Audi wurde zunächst nicht belangt. In zweiter Instanz könnte aber das DMSB-Sportgericht drastische Geldstrafen und Lizenzentzüge für Fahrer und/oder Teams aussprechen. Mercedes-Teamchef Ulrich Fritz fordert das: "Es darf überhaupt niemand mehr in die Versuchung geraten, über so etwas nachzudenken", sagte er der dpa. Die DTM-Experten Norbert Haug (langjähriger Mercedes-Sportchef/ARD) und Bernd Schneider (fünfmaliger Meister/Bild-Zeitung) werteten den Vorgang einhellig als noch nie da gewesen Unsportlichkeit und als Geisterfahrt gegen die Fairness. Toto Wolff, Haugs Nachfolger als Sportchef bei Mercedes, hatte unmittelbar nach dem Rennen gefordert: "Wenn es diesen Funkspruch wirklich gab, dann sollte der Verantwortliche nie wieder an eine Rennstrecke kommen." Indirekt lässt sich daraus eine Rücktrittsaufforderung an Wolfgang Ullrich ableiten, der der Audi-Sportabteilung seit 1993 vorsteht.

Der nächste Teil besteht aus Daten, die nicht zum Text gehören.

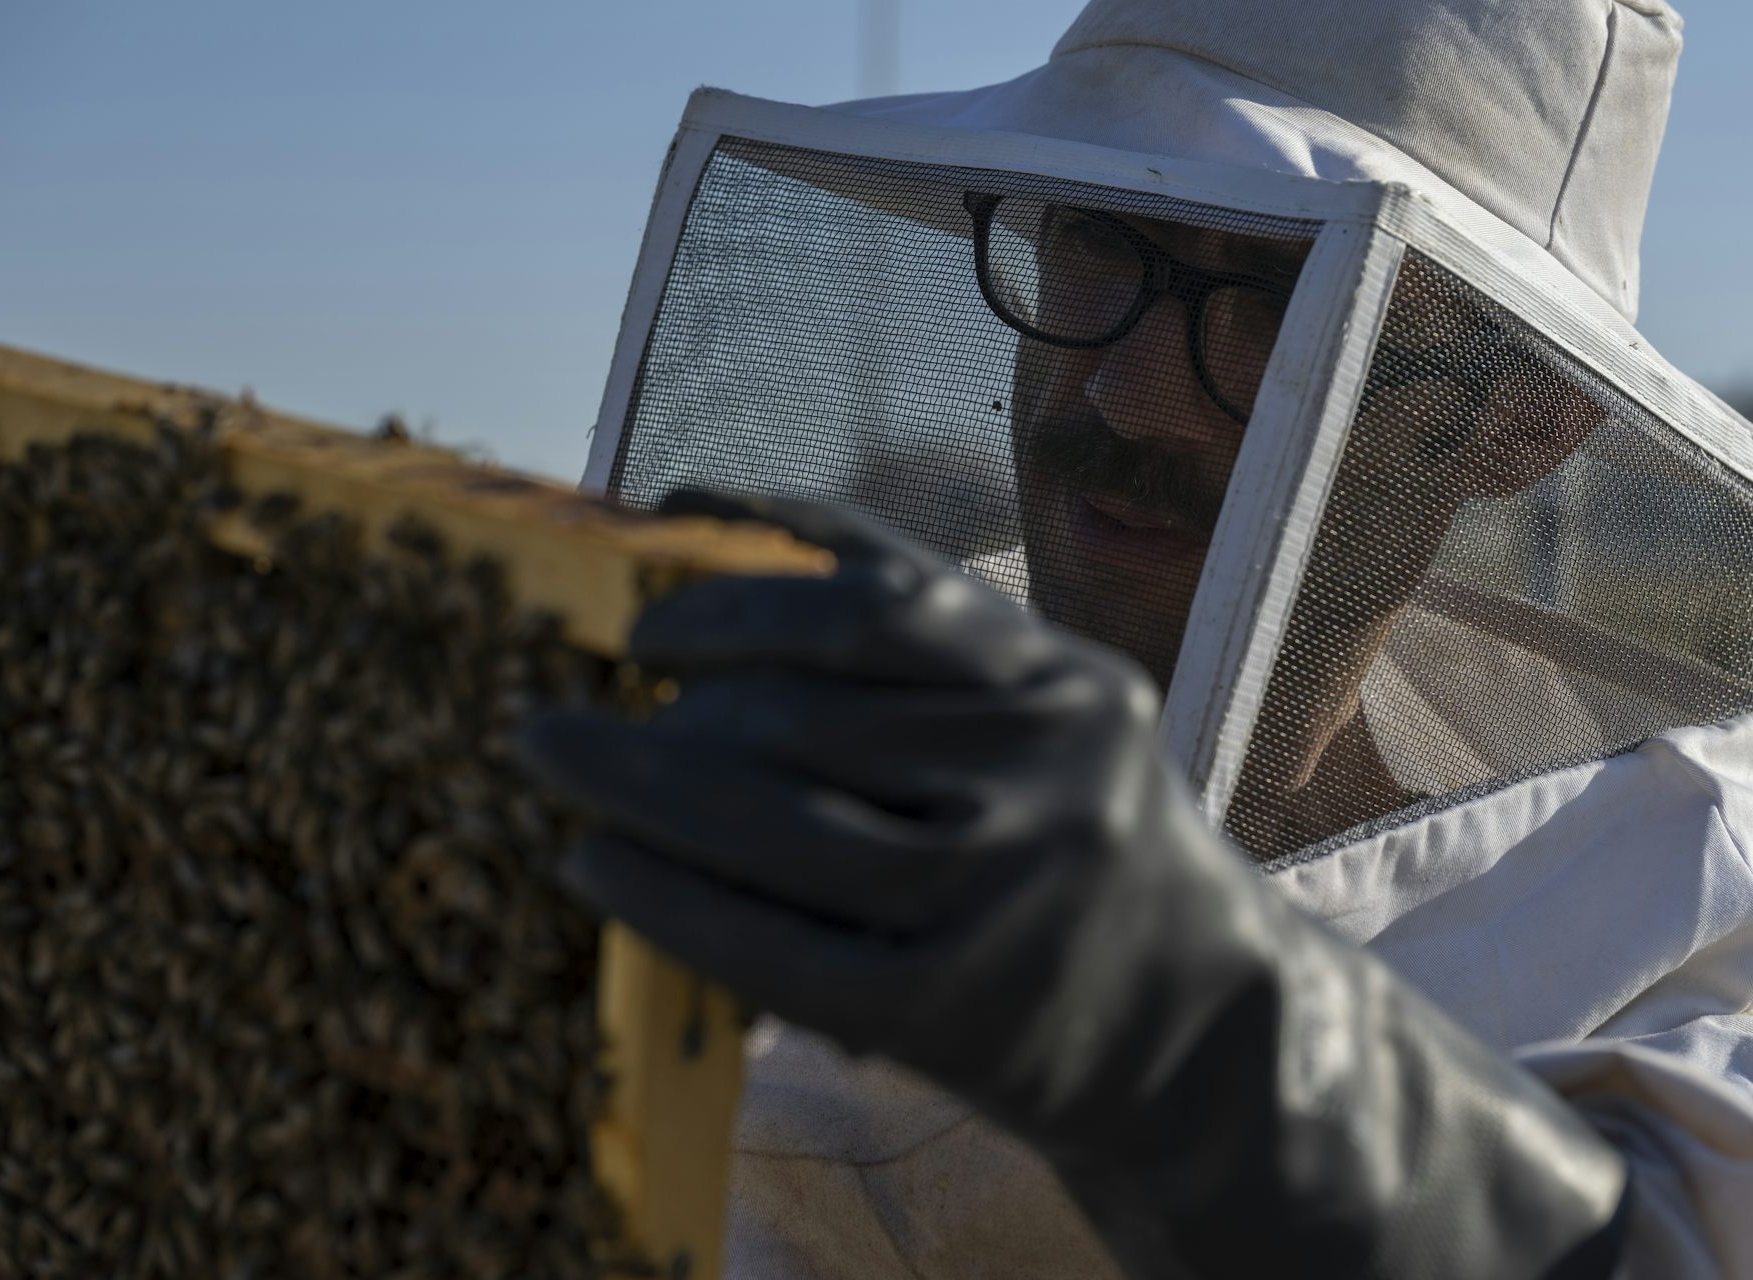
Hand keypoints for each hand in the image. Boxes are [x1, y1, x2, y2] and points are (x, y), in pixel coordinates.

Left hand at [523, 490, 1628, 1278]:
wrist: (1200, 1027)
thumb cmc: (1081, 842)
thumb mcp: (1043, 714)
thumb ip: (927, 633)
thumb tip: (716, 528)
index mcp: (1069, 680)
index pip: (880, 603)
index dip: (737, 599)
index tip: (638, 619)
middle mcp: (1052, 774)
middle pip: (809, 715)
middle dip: (658, 704)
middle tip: (552, 705)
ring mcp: (1009, 898)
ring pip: (779, 825)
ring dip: (635, 790)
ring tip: (554, 766)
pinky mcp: (956, 1014)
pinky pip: (778, 948)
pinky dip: (666, 902)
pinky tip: (594, 868)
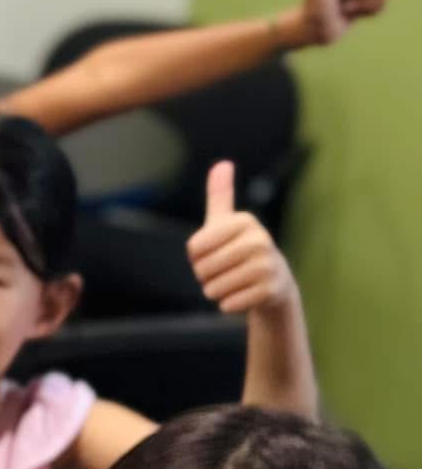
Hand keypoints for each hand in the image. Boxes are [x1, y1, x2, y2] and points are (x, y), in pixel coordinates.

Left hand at [188, 162, 297, 314]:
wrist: (274, 283)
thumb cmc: (241, 250)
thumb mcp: (228, 222)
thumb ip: (220, 196)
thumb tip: (221, 164)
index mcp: (244, 221)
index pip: (194, 247)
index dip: (196, 257)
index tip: (215, 252)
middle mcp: (259, 240)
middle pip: (202, 269)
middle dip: (206, 276)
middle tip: (226, 270)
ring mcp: (267, 266)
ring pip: (213, 289)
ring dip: (217, 291)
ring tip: (236, 282)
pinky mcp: (269, 291)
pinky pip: (227, 304)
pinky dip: (229, 305)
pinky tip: (244, 295)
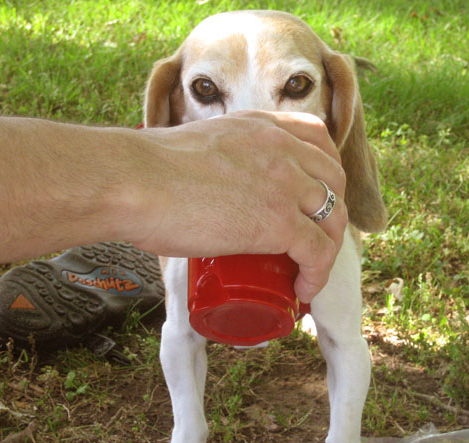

Die Firma mit den vier Ringen im Logo steht nicht zum ersten Mal im Mittelpunkt einer Kontroverse in der Rennserie. Vor zwei Jahren war Mattias Ekström der Sieg bei dem sehr populären und für Audi wegen der Nähe zur Firmenzentrale in Ingolstadt besonders wichtigen Stadtrennen in Nürnberg aberkannt worden, weil der Schwede beim offiziellen Wiegen nach dem Rennen nicht so viel auf die Maschine brachte, wie er gewogen hatte, als er aus seinem Auto gestiegen war: Beim Jubeln hatte sein Vater ihm heimlich eine Flasche Wasser in den Overall geschüttet.

2007 hatte Wolfgang Ullrich beim vorletzten Saisonrennen in Barcelona acht Runden vor dem Ziel alle Audi-Fahrer in die Box beordert, um gegen die Gangart des damals noch einzigen Gegners Mercedes zu demonstrieren. Seit 2012 mischt als dritte Marke auch wieder BMW mit.